Take some time exploring the waterfront and look out for the very relaxed (and very large) sea lions basking in the sun. The view from here of Table Mountain if the weather permits is also beautiful. We took the boat tour offered by the sightseeing bus at a small additional fee which is a quick tour around the harbour, you don’t go far (which we didn’t realise!) so I’d probably miss this and opt instead for one of the other tours that are available from the Waterfront if you want to take a boat trip. For something romantic look for the sunset catamaran cruises available.
Tours to Robben Island, where Nelson Mandela was held prisoner for 18 of his 27 year sentence, also leave from the Waterfront. Now a UNESCO World Heritage Site, the island includes the Robben Island Museum which offers tours of the site. These trips here are weather dependent though so check in advance of your visit. *Note that the latter is a trip in itself so you’ll need to dedicate more time in your day if you’d like to visit the island.
3pm – Downtown and Bo Kaap
After visiting the Waterfront head back on the bus towards Long Street – this is the place to be in the evening so save exploring for then. At the Long Street stop (stop 5) you can switch to the Downtown route and explore this area further. On this route you’ll find the South African Museum (which has lots on display about South African Heritage), District Six Museum (a museum to honour the diverse and vibrant community torn apart during Apartheid), as well as the Castle of Good Hope (the oldest surviving colonial building in South Africa).
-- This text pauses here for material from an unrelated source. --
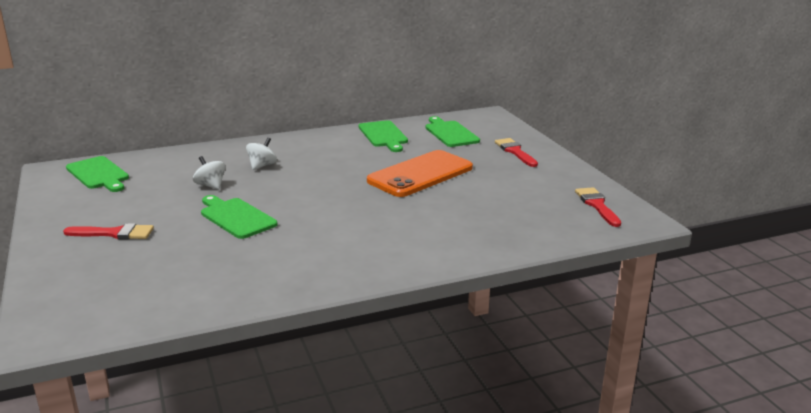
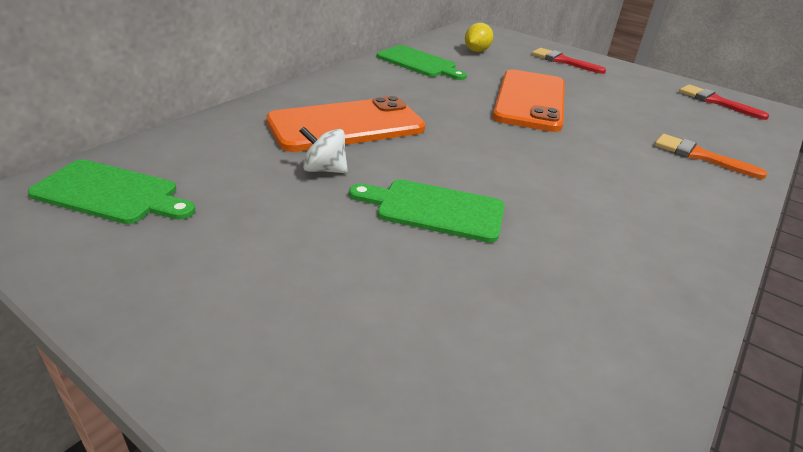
camera: 35 degrees left, 10 degrees up
red brush [63,223,154,240] -> none
white spinning top [246,137,277,170] -> orange phone [266,96,425,152]
green cutting board [426,116,480,147] -> yellow lemon [465,23,493,52]
none -> orange brush [654,134,767,179]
We were running short on time so sadly had to miss this bit of the tour and save this for the end of our trip and instead headed straight to Bo Kaap which is just a short walk from Long Street. This is the Cape Malay district of Cape Town and where newly freed slaves moved to following their emancipation. The houses are painted in vivid bright colours in defiance of the previous restrictions in place during slavery. It makes for a pretty as well as inspiring sight. There are further things to explore here including the Bo Kaap Museum as well as the the option to sample some tasty local Cape Malay cuisine in restaurants such as Kombuis. I found this area to be not quite as pretty as all the instagram photos online, but probably all the more real for it.
6pm – Bree Street, Kloof Street & Long Street – for food & drinks
Worked up a thirst from all of your exploring? Stop off at some of the trendy bars on Bree Street such as the station on Bree and the orphanage cocktail emporium for a quick drink. Then head back to your hotel for a well deserved rest! For the evening, explore the bars and restaurants of Kloof Street and Long Street.
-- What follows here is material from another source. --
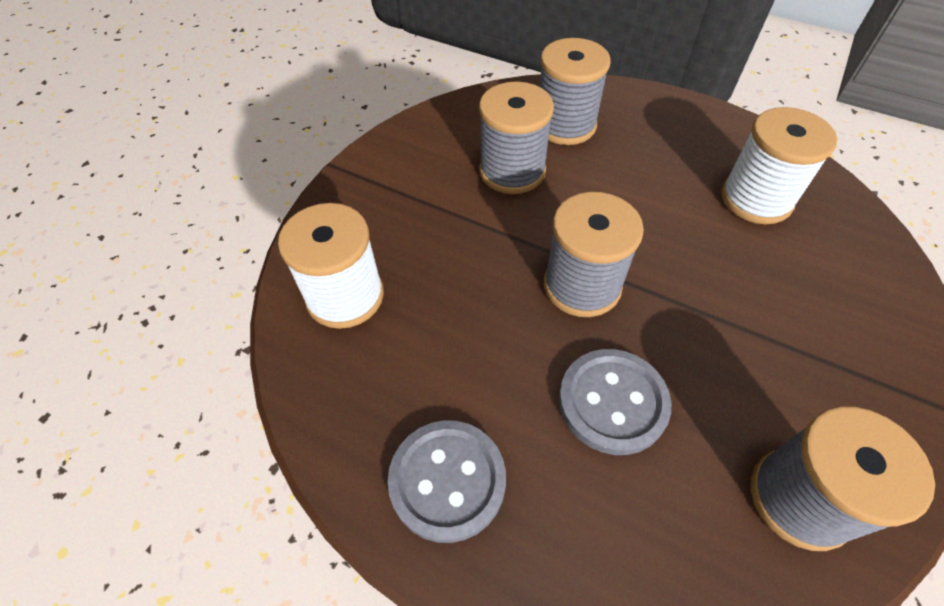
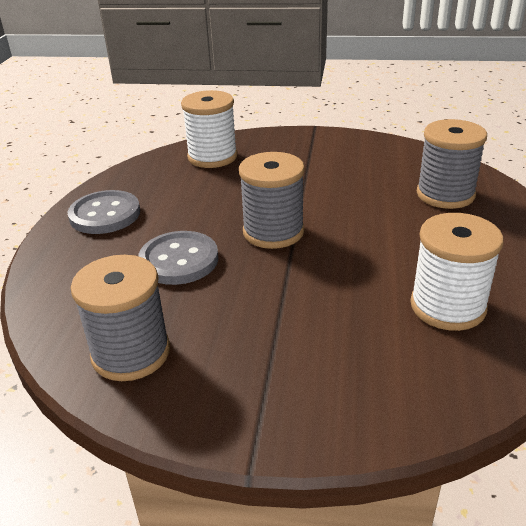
camera: 70 degrees right, 20 degrees down
grey spool [479,82,554,194] -> none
My favourites are Mustacchio Caffe (for amazing cocktails and swing dancing on certain days) and the Kloof Street Townhouse for dinner. There’s also The Waiting Room which is a very cool bar on a rooftop (probably a bit too cool for me but worth a look, especially as it makes the world’s best bars list!) If you fancy heading further a field and sampling the acclaimed Pot Luck Club by Luke Dale Roberts (a renowned chef if South Africa) then get a taxi or uber to the Old Biscuit Mill in Woodstock (book way in advance to eat here though, as it’s always fully booked!)
And then sleep!! Hopefully that’s quite a few ideas to mix and match for exploring Cape Town – enjoy!